**EXERCISE BRIEF**
Produce exactly the lines starting at the one containing "Chaussures Demon Slayer" and ending at the last line of the material, with nothing added.

**DATA EXTRACTS**
┌────────
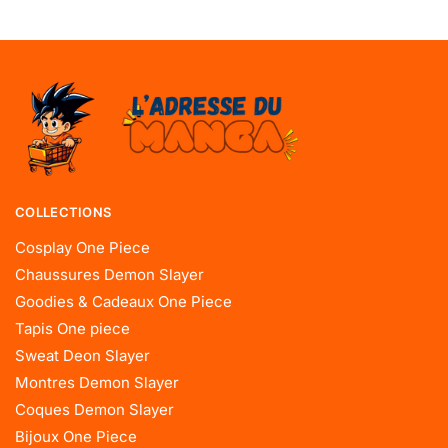
COLLECTIONS
Cosplay One Piece
Chaussures Demon Slayer
Goodies & Cadeaux One Piece
Tapis One piece
Sweat Deon Slayer
Montres Demon Slayer
Coques Demon Slayer
Bijoux One Piece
└────────
**EXERCISE SOLUTION**
Chaussures Demon Slayer
Goodies & Cadeaux One Piece
Tapis One piece
Sweat Deon Slayer
Montres Demon Slayer
Coques Demon Slayer
Bijoux One Piece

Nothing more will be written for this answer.